§ Exercise requirements
Find every line in the material below that contains the word "được", and copy each of those lines.

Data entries
__________
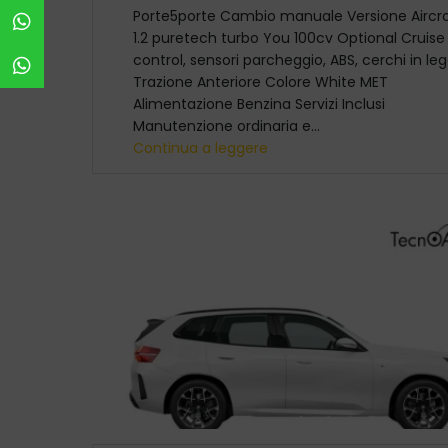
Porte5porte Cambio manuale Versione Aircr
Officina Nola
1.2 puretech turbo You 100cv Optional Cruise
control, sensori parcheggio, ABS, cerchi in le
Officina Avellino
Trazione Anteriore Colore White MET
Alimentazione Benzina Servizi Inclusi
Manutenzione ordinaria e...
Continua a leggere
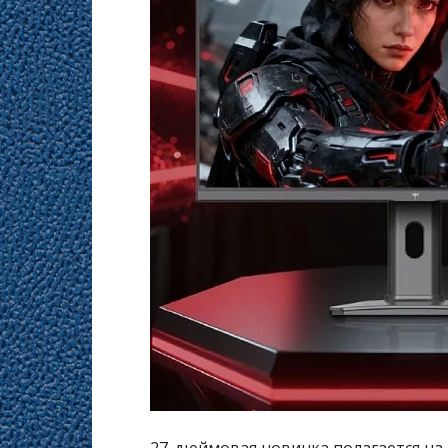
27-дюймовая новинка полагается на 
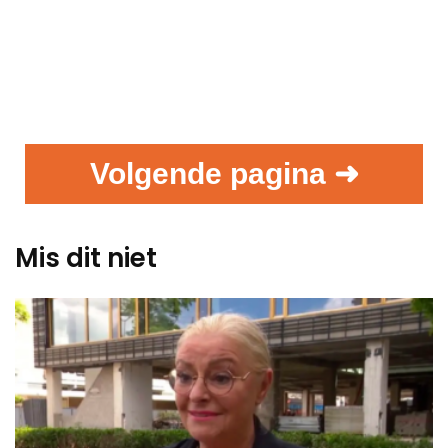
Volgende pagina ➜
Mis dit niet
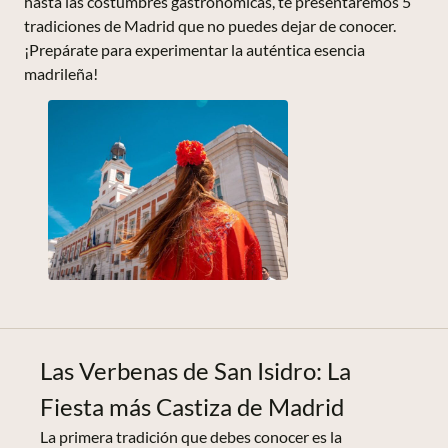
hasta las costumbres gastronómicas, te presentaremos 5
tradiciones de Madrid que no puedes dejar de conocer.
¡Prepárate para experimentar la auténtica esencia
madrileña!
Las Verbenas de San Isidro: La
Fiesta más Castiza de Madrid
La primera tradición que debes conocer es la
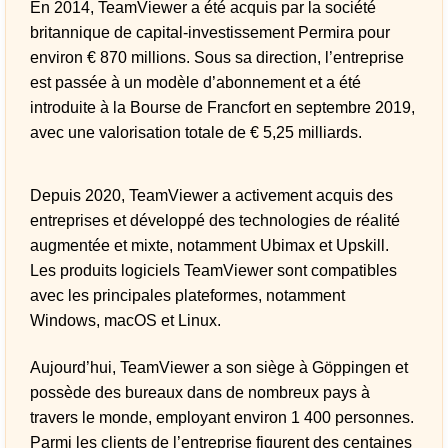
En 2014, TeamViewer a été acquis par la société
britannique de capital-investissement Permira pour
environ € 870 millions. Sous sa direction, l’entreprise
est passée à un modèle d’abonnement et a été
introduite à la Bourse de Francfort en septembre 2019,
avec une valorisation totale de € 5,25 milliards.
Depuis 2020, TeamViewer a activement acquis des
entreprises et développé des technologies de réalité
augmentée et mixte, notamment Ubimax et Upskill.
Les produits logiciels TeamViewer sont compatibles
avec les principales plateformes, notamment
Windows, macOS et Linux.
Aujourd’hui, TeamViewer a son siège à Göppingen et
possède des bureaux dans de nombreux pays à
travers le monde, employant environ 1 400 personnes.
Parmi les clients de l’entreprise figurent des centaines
__________
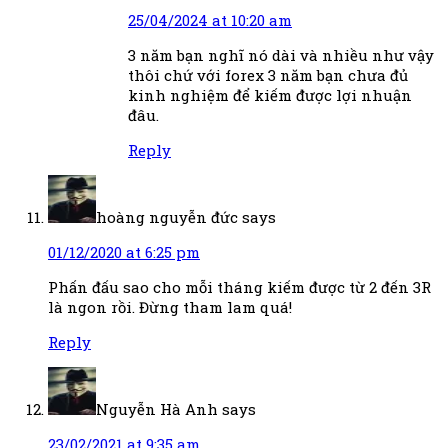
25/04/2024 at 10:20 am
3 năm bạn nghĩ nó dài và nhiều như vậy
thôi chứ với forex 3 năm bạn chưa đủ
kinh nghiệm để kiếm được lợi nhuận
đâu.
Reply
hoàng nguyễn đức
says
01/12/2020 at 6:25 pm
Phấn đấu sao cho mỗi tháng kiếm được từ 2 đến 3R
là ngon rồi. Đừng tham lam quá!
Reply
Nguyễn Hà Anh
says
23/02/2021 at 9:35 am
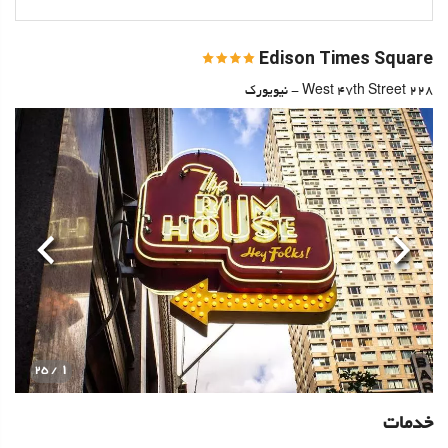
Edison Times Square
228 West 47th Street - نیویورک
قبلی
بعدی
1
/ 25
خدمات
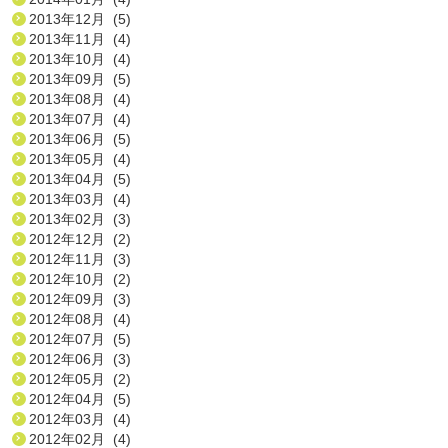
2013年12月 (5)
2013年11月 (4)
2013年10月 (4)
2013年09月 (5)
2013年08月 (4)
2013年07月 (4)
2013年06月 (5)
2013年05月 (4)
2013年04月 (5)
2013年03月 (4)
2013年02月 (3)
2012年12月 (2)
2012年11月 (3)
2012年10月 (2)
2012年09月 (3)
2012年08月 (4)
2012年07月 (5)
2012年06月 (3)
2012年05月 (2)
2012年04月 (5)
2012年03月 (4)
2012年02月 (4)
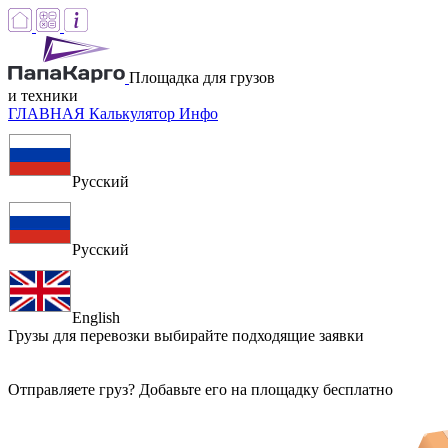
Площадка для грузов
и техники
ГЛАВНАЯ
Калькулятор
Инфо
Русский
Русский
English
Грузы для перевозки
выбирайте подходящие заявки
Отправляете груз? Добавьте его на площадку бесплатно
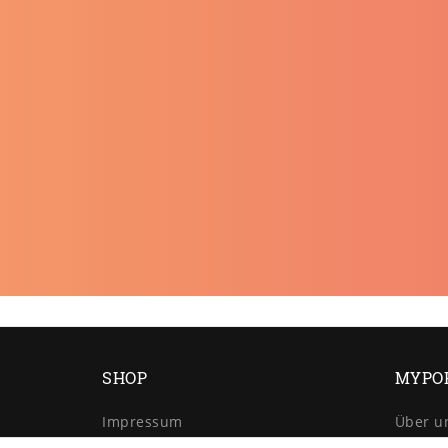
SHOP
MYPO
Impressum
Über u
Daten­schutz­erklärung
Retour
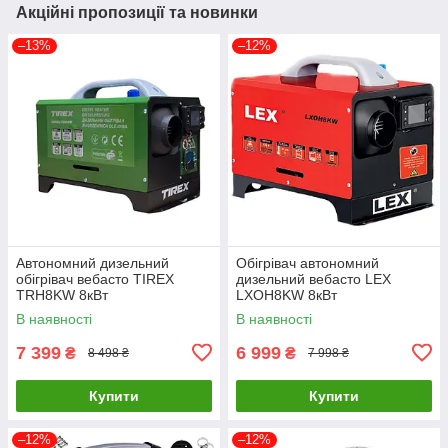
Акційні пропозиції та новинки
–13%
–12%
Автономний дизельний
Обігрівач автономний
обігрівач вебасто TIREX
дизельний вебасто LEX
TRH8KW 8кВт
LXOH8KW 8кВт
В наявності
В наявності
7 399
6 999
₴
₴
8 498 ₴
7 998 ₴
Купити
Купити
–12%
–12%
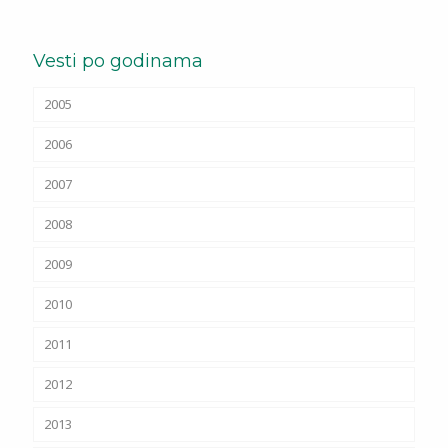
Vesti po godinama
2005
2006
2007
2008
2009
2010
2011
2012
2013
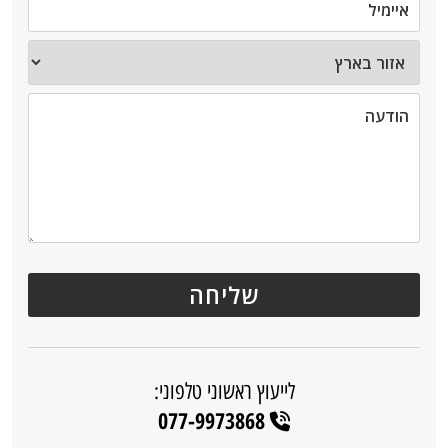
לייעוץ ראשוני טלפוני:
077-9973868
__________
§ Your solution
kinh nghiệm để kiếm được lợi nhuận
Phấn đấu sao cho mỗi tháng kiếm được từ 2 đến 3R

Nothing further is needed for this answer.